Labeled box records:
-.-.-
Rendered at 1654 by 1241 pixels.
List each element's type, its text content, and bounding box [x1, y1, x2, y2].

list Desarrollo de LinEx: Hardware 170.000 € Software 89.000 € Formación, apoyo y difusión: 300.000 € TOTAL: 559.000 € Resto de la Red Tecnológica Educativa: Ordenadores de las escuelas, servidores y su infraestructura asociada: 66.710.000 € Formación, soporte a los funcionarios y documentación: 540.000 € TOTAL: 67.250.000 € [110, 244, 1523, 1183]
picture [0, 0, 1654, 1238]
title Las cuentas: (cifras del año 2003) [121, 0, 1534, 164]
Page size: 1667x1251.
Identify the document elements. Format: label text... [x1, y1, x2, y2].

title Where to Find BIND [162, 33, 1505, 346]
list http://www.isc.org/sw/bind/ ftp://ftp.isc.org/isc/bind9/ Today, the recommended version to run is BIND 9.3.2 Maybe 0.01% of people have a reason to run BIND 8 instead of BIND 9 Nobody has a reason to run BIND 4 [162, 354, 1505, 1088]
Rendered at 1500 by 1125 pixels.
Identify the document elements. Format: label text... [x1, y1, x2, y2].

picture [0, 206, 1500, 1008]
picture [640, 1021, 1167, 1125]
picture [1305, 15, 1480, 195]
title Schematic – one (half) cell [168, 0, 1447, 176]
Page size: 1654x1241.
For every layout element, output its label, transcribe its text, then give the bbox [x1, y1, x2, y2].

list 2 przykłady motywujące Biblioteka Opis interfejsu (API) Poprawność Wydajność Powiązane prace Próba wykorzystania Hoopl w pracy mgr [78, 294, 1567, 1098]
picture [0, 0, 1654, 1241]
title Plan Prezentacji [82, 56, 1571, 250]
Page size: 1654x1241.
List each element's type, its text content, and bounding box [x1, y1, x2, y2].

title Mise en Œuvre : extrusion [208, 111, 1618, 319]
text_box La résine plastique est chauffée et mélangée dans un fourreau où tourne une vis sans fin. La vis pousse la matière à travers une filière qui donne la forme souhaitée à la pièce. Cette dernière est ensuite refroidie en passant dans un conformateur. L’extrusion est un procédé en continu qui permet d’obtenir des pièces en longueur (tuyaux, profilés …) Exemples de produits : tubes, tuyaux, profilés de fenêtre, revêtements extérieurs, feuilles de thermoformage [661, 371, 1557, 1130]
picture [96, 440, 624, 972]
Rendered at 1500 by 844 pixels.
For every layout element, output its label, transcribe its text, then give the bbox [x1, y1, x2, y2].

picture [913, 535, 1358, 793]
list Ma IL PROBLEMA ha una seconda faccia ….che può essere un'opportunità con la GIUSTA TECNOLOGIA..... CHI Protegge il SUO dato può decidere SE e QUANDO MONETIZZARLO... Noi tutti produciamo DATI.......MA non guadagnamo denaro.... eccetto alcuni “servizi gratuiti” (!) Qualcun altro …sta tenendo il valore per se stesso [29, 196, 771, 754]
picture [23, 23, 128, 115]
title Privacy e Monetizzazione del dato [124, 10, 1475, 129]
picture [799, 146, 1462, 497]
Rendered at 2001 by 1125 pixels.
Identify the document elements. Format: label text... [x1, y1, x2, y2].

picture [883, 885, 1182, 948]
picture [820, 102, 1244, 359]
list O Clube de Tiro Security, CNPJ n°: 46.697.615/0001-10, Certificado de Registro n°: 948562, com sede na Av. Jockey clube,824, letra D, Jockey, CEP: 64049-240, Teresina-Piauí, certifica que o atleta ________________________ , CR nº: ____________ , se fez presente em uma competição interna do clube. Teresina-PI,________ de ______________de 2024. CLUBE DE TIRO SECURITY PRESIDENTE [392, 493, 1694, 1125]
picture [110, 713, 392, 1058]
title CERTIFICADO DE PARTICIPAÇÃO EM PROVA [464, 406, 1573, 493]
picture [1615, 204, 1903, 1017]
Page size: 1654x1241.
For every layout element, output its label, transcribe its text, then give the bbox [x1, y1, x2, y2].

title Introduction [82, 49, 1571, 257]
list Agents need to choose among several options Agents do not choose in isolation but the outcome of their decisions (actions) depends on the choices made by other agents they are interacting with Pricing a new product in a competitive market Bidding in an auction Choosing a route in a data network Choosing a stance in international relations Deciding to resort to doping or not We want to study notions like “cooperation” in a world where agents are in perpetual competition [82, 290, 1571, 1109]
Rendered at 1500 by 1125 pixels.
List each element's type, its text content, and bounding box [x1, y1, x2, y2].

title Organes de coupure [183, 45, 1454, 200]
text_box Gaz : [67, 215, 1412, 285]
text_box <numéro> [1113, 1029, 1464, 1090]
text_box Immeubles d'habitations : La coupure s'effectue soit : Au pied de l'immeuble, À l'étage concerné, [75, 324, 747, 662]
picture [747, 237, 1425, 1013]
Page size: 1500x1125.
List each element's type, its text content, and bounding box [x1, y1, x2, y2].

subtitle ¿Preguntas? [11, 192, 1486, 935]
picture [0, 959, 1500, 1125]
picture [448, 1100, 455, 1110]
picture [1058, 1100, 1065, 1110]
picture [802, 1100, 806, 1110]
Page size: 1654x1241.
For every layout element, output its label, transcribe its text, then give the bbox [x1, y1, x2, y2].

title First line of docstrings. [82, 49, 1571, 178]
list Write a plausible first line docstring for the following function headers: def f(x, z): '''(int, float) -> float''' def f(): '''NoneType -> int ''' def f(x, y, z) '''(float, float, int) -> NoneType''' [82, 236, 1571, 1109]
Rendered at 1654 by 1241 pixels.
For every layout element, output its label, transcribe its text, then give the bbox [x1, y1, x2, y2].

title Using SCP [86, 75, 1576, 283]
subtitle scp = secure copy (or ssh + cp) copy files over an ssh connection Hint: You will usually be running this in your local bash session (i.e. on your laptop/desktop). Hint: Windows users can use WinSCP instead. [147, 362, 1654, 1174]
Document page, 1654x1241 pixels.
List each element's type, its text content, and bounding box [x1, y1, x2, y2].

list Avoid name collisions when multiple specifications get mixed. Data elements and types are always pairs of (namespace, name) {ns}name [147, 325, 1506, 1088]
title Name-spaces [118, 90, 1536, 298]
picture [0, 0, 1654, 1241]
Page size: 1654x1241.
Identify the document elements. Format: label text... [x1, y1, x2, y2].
-.-.-
GOAL => Render the lines between the one containing "Rendered at 1500 by 844 pixels." and the one containing "picture [913, 535, 1358, 793]", inclusive, as a JSON list of strings with one string per line, leaving out blank lines.

RESULT FOR THIS EXERCISE =>
[
  "Rendered at 1500 by 844 pixels.",
  "For every layout element, output its label, transcribe its text, then give the bbox [x1, y1, x2, y2].",
  "picture [913, 535, 1358, 793]"
]